<<<<
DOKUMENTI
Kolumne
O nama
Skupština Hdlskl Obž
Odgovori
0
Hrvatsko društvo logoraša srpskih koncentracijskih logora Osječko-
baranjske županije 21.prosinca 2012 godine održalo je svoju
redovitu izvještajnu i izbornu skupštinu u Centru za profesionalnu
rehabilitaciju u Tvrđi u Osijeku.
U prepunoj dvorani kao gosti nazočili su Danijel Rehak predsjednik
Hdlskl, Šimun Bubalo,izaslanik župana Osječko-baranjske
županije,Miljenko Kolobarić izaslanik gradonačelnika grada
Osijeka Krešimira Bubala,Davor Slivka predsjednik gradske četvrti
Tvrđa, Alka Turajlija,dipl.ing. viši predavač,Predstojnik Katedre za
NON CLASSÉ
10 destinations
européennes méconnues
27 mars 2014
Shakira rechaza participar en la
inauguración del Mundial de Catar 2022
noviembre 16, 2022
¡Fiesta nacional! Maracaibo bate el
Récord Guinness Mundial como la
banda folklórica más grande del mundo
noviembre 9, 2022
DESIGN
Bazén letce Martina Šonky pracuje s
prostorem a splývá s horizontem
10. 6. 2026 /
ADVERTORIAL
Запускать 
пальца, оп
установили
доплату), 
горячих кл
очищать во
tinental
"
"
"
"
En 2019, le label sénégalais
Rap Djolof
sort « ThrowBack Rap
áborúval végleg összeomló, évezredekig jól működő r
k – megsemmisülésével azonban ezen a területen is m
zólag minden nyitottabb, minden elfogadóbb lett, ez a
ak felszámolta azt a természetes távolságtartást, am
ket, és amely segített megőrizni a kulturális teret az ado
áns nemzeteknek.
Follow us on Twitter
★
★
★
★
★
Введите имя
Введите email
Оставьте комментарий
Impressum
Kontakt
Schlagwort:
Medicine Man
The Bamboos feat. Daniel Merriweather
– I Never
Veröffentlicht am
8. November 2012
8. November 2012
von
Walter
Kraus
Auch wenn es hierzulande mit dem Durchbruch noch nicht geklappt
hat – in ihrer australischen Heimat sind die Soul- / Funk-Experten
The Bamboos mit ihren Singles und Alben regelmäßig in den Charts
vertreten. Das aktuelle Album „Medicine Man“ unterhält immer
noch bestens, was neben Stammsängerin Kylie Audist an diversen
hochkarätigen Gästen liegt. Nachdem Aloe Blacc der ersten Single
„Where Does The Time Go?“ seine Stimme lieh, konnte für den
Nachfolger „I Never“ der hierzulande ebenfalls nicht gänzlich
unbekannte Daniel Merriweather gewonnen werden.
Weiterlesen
>>>>
### Activity:
An exact copy of the listing above is what this exercise asks for.

### Exercise answer:
DOKUMENTI
Kolumne
O nama
Skupština Hdlskl Obž
Odgovori
0
Hrvatsko društvo logoraša srpskih koncentracijskih logora Osječko-
baranjske županije 21.prosinca 2012 godine održalo je svoju
redovitu izvještajnu i izbornu skupštinu u Centru za profesionalnu
rehabilitaciju u Tvrđi u Osijeku.
U prepunoj dvorani kao gosti nazočili su Danijel Rehak predsjednik
Hdlskl, Šimun Bubalo,izaslanik župana Osječko-baranjske
županije,Miljenko Kolobarić izaslanik gradonačelnika grada
Osijeka Krešimira Bubala,Davor Slivka predsjednik gradske četvrti
Tvrđa, Alka Turajlija,dipl.ing. viši predavač,Predstojnik Katedre za
NON CLASSÉ
10 destinations
européennes méconnues
27 mars 2014
Shakira rechaza participar en la
inauguración del Mundial de Catar 2022
noviembre 16, 2022
¡Fiesta nacional! Maracaibo bate el
Récord Guinness Mundial como la
banda folklórica más grande del mundo
noviembre 9, 2022
DESIGN
Bazén letce Martina Šonky pracuje s
prostorem a splývá s horizontem
10. 6. 2026 /
ADVERTORIAL
Запускать 
пальца, оп
установили
доплату), 
горячих кл
очищать во
tinental
"
"
"
"
En 2019, le label sénégalais
Rap Djolof
sort « ThrowBack Rap
áborúval végleg összeomló, évezredekig jól működő r
k – megsemmisülésével azonban ezen a területen is m
zólag minden nyitottabb, minden elfogadóbb lett, ez a
ak felszámolta azt a természetes távolságtartást, am
ket, és amely segített megőrizni a kulturális teret az ado
áns nemzeteknek.
Follow us on Twitter
★
★
★
★
★
Введите имя
Введите email
Оставьте комментарий
Impressum
Kontakt
Schlagwort:
Medicine Man
The Bamboos feat. Daniel Merriweather
– I Never
Veröffentlicht am
8. November 2012
8. November 2012
von
Walter
Kraus
Auch wenn es hierzulande mit dem Durchbruch noch nicht geklappt
hat – in ihrer australischen Heimat sind die Soul- / Funk-Experten
The Bamboos mit ihren Singles und Alben regelmäßig in den Charts
vertreten. Das aktuelle Album „Medicine Man“ unterhält immer
noch bestens, was neben Stammsängerin Kylie Audist an diversen
hochkarätigen Gästen liegt. Nachdem Aloe Blacc der ersten Single
„Where Does The Time Go?“ seine Stimme lieh, konnte für den
Nachfolger „I Never“ der hierzulande ebenfalls nicht gänzlich
unbekannte Daniel Merriweather gewonnen werden.
Weiterlesen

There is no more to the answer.